Thousands of Turks celebrated noisily after their team scored three consecutive goals in the final minutes of a game with the Czech. Fans beat drums, blew on clarinets and danced in a city where it is the right of a citizen to complain to the police of noise after 10 p.m. on a ‘normal’ night.

But after their last victory it was impossible to stop Turkish fans from driving motorcades throughout the city and honking till the wee hours of the morning, fluttering the crescent and star high on red Turkish flags in competition with the red and white colours of the Austrian flag.

Apart from the official fan zone created in the heart of the city by authorities, the most exciting place to be in is Ottakring, a working class neighbourhood where most of the city’s Turkish population settled during the economic boom of the 1970s and 1980s.

After the collapse of the former Yugoslavia, Vienna was flooded with refugees and many Croats found homes on the Ottakringerstrasse as well, in the 1990s.

Today the neighbourhood has a large immigrant population, including Poles, Turks and Serbs and a reputation for occasional incidents of ‘hot headedness’ between members of its diverse ethnic population.

Ivica Vastic, Austria’s star footballer, was born in the Croatian city of Split.

The decisive match between Austria and Germany was the second most viewed sports event since electronic measurements began in 1991. Nearly three fourths of all viewers, an average of 2.186 million people, watched the match.
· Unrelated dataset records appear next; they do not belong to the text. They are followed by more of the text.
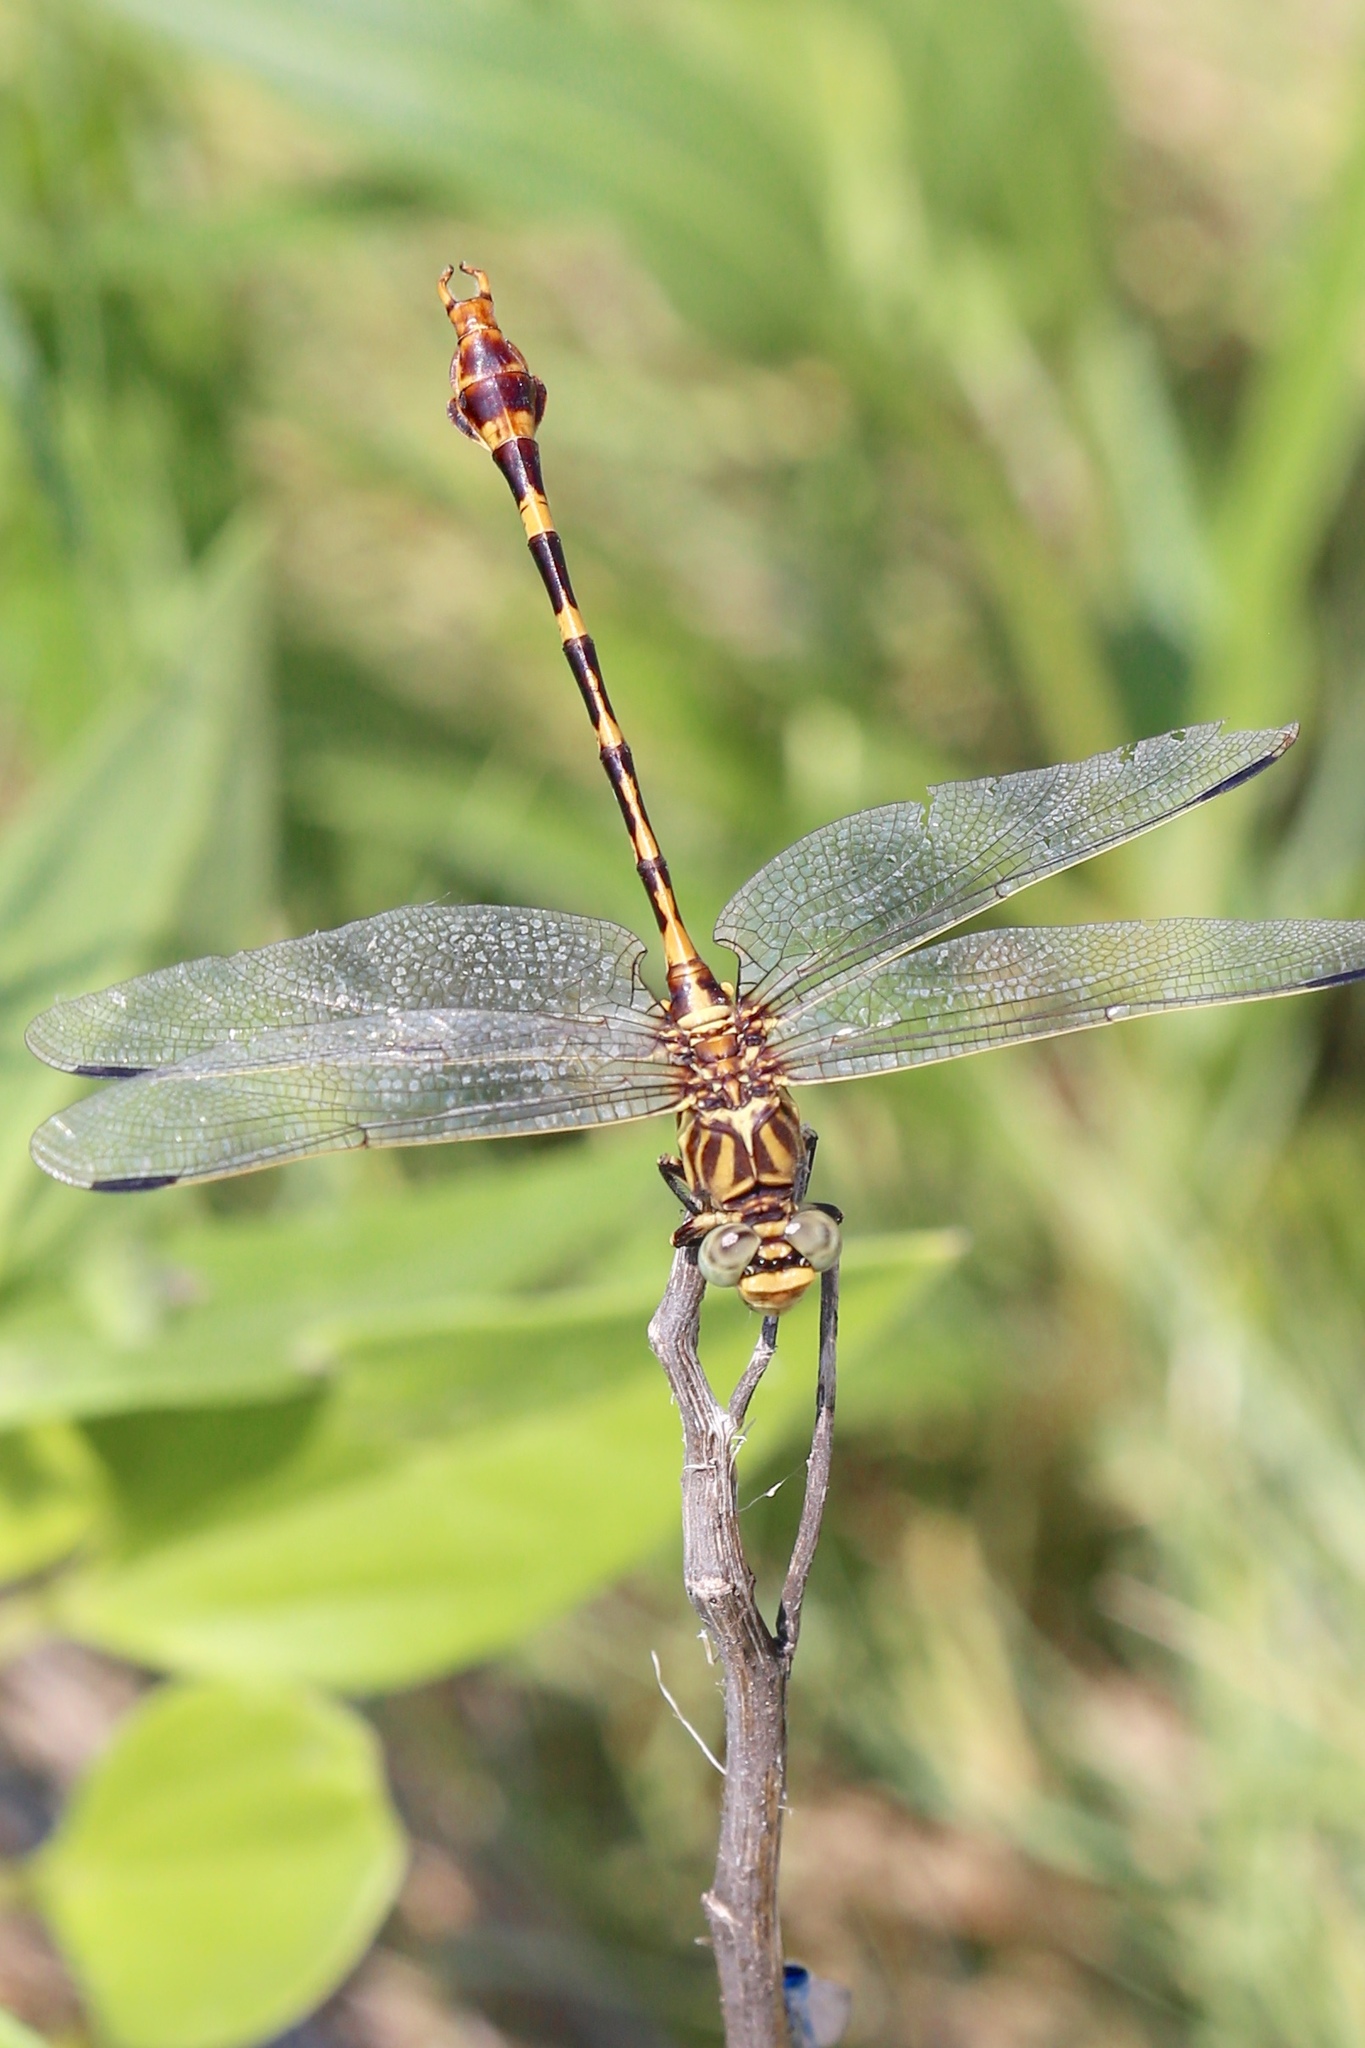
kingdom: Animalia
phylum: Arthropoda
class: Insecta
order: Odonata
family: Gomphidae
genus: Phyllogomphoides
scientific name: Phyllogomphoides stigmatus
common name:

In Austria, only ski events have drawn greater attention in the past.

In an Austrian Television (ORF) press release it is pointed out that in addition to viewing the game on TVs at home, 350,000 football fans were present at the public viewing locations while another 222,000 followed the games on a German TV channel.

But not everyone is smiling over Austria’s offer to host the Euro 2008 along with Switzerland.

The stately corridors of the Vienna State Opera echo with grumbling sounds over cancelled performances, blaming football for dismal attendance. Performances are usually sold out to the grand opera house. But now it is forced to cancel a ballet evening June 29, the day when the final is played in Vienna.